→ TASK PROMPT: I'd like the entries reproduced exactly, with the images omitted.

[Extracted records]
- - -
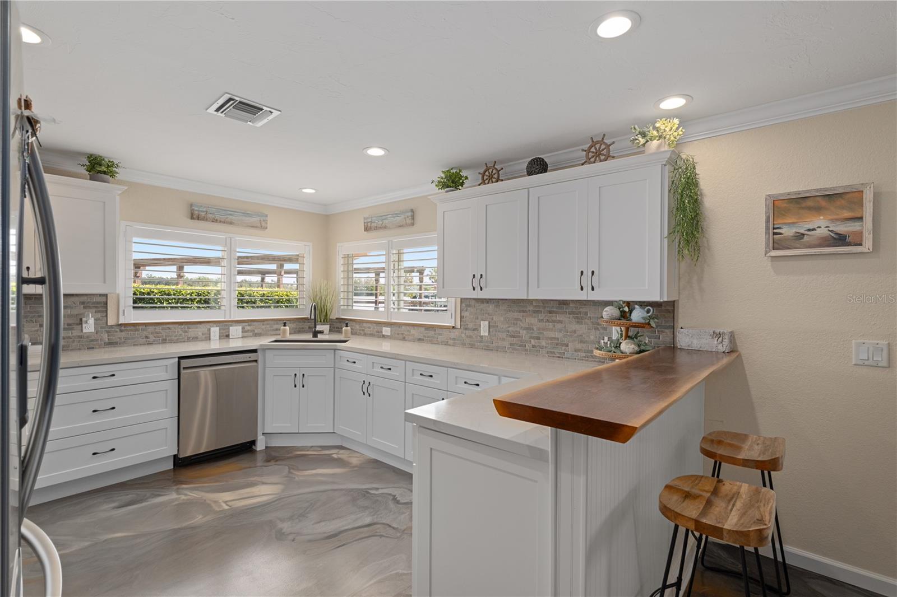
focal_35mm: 16
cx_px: 448
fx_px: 411
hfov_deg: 95.0
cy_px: 298
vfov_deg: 72.0
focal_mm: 11
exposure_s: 1/13
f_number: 8
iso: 250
- - -
→ WRITTEN REPLY:
focal_35mm: 16
cx_px: 448
fx_px: 411
hfov_deg: 95.0
cy_px: 298
vfov_deg: 72.0
focal_mm: 11
exposure_s: 1/13
f_number: 8
iso: 250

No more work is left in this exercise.